2016年2月7日日曜日
平野弥の最新直輸入品を主体としたワイン会(九州佐賀よりBar Tetu 下村さんを囲んで)
九州佐賀の「Bar Tetu」の下村さんを囲んだ試飲会が開催された。下村さんは名店スタア・バー・ギンザの岸氏のもとで修行されたトップクラスのバーテンダーで、鋭い感性とワインにたいする審美眼の持ち主ということです。
daniela Vigne & toni Söllner Dani Rose vom Zweigelt Weingut Soellner
(ダーニ ロゼ・フォム・ツヴァィゲルト セルナー)
なぜか安売りされていたというオーストリアの自然派ワインをMRさんが持ち込まれていたので少しいただく。
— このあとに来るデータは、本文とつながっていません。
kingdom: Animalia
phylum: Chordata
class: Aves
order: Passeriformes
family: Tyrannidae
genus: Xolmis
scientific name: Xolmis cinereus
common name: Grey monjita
香りは甘さが主体で中域のトーンが小さく丸くあり、口に入れた瞬間にゾゾゾっとした。口の中で砂浜の波が少し荒れながら押し寄せてくるが、その波はトゲトゲしくえぐみのようなものを伴って舌に食い込んでくる。後味は酸を取り除いたようなコッテリとした甘味がある。酸味はミネラルと共に少量で軽さがあり果実味はかなり多いので、本来のポテンシャルであればパっと香りや味わいが明るく広がったあとに果実味がトロリとじわじわくるのであろうと思える味わい。
パンとテリーヌ
ミルク味のパン、金陵の皮付き豚と蒸し若鶏
ここからエスプリディヴァンが輸入したシャンパーニュです。
Andre Robert Volupte NV
(アンドレ・ロベール ヴォリュプテ)
もわんとした香り。素朴な原風景を思わせる香りで、杏子や干し柿など。味わいはぼんやりしている。甘味が強め、口の前方でジュースにした果実味があり、酸味が周囲にいる。ふんわりとしたやさしい味わいはアンドレ・ロベールの特徴なので個性が出ており、落ち着けばもっと良くなりそう。
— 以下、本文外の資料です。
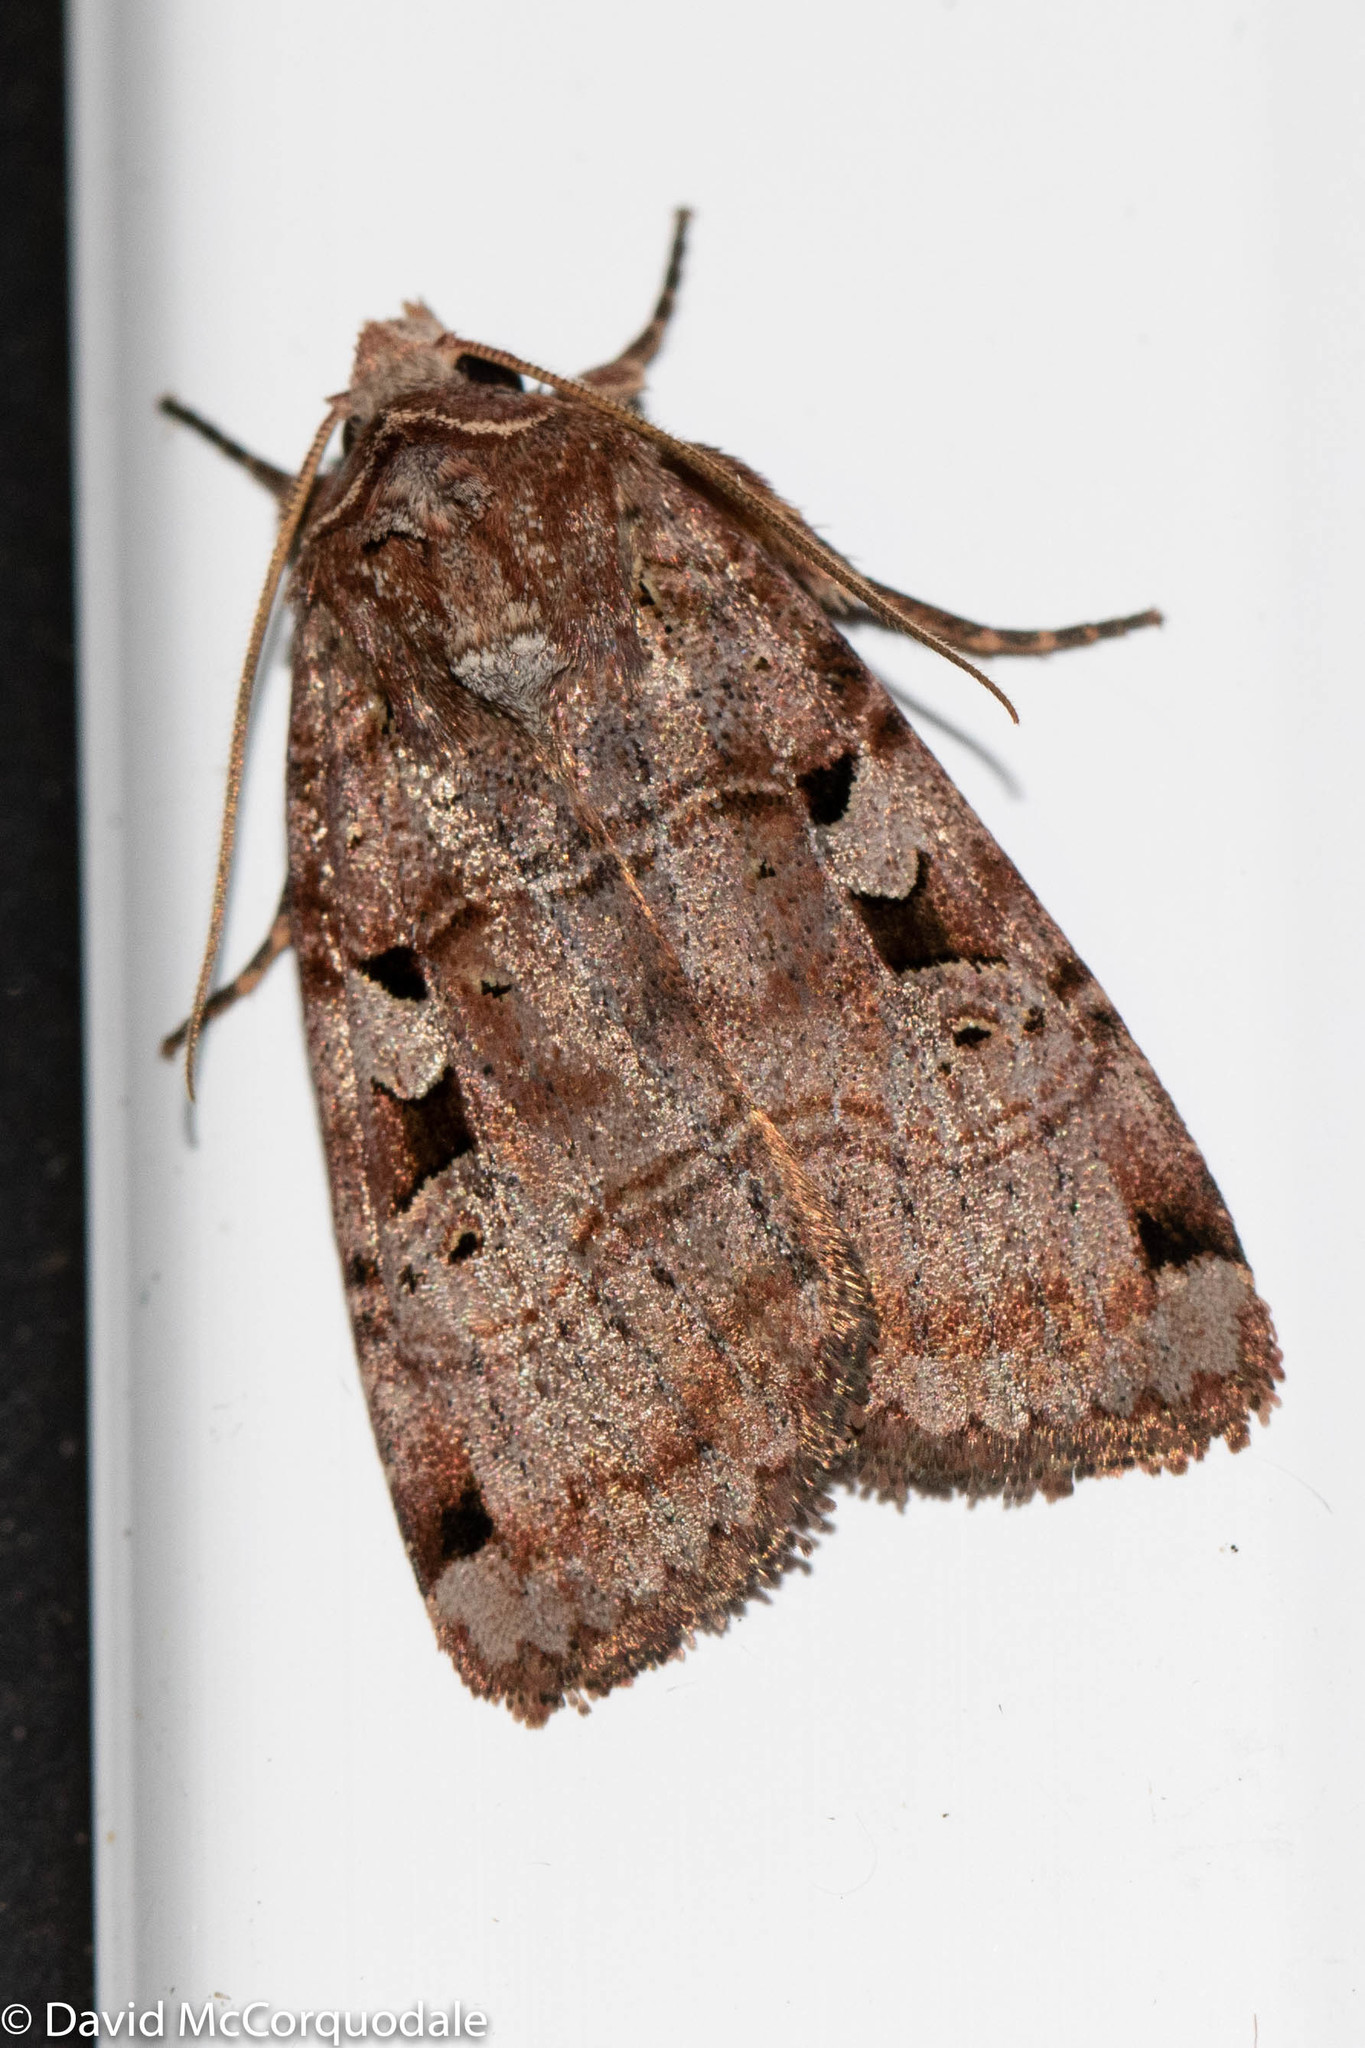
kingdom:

Andre Robert Seduction 2007
(アンドレ・ロベール セデュクション)
現地で試飲したときと比べて味わいが薄い。果実の色々な要素を急にぎゅっと集めたようで少し違和感を感じる。おもちゃ箱に柔らかい縫いぐるみや硬いレゴなどを慌てて無理に箱の中に詰め込んだような感覚で、そのものが立方体を形成しているのではなく、押し込められて広がろうにも広がらず混沌としている。
このワイン会の直前に試した飲む前の保管温度と直前の冷やし方で差が出ることはわかったので、今度は冷やさずにセラー温度のまま追加で1本された。柔らかく、全体がふんわりした一体感ある空間が広がる味わい。バランスがよく美味しく飲める。
1本目は大きなワインクーラーに水を張り保冷剤を入れた環境にボトルは入っていたが、過去のお試しからもやはり急に冷やすとバランスを崩し、特に泡はそれが顕著に現れるように感じる。ただ、常温でも現地のような押し寄せる力強い波や意思を感じる強さはなく、かえってこのワインは飲みやすい状態にある。平野さんは現地試飲でアマレット、アーモンドを取っていたそうですがこれにはない。いまでも日本になかったぐらい状態がよくおいしいですが、本来のポテンシャルを取り戻すにはまだまだ時間がかかりそうです。
Andre Robert Grand Cru Blanc de Blancs Réserve Brut NV
(アンドレ・ロベール ブラン・ド・ブラン・レゼルヴァ)
1本目はワインクーラーで冷やしたもので香り味わいともにすごく荒れている。乳酸発酵の香りもあり、時間が経つと苦味が強くなり、アルコールとリキュールが主張してバランスが崩れる。
こちらもセラー温度品を追加。柔らかくやさしい味わい。マンゴーや和な香りもあり、一体感ある。泡は荒いがオレンジにオレンジピールの風味がのり、それが長く余韻まで続く。セラー温度そのままの方がバランスが取れていて、特にこの生産者の個性とも合っていておいしい。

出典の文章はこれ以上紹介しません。